The project compared two shrimp ponds: one covered with solar panels for 40% of its area and a control pond without solar panel cover. Over a year of testing, the solar-covered pond outperformed the open one, yielding nearly 230 kg/ha/year compared to about 212 kg/ha/year.

The reason lies in environmental stability. The solar panels acted as a shield during periods of intense heat, keeping the water temperature lower by 1-2 degrees and reducing salinity levels compared to the open pond.

As climate change brings increasingly hot and dry seasons in the Mekong Delta, these panels provide a vital shade sanctuary for the shrimp, protecting them from heat stress and reducing water evaporation. This stability ensures faster growth and higher survival rates, proving that green energy can also be profitable energy.

How the System Operates: From Sunlight to Dissolved Oxygen

To understand why this model is effective, let’s take a look at the technical synergy between solar technology and aquaculture engineering. Several optimal designs of these systems have either been deployed or recommended.

The Integrated Greenhouse Model

In advanced facilities, such as the shrimp breeding research station in Ca Mau province (a project involving the Fraunhofer Institute for Solar Energy Systems), solar modules are installed directly onto the roofs of the shrimp greenhouses.

§ §

ASSIGNED TASK:
Restate the solar-covered shrimp pond passage starting at "The project compared" and ending at "about 212 kg/ha/year.", replacing "control pond" with "reference pond".

DATA EXCERPT:
§ §

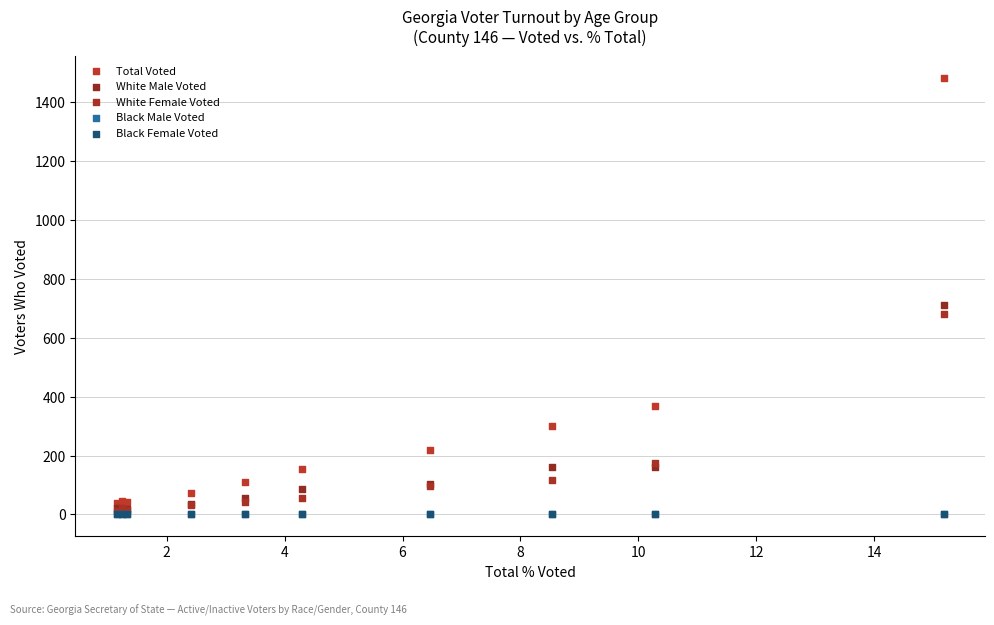

What are all the series names shown in the legend?

Total Voted, White Male Voted, White Female Voted, Black Male Voted, Black Female Voted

§ §

SOLUTION TO THIS TASK:
The project compared two shrimp ponds: one covered with solar panels for 40% of its area and a reference pond without solar panel cover. Over a year of testing, the solar-covered pond outperformed the open one, yielding nearly 230 kg/ha/year compared to about 212 kg/ha/year.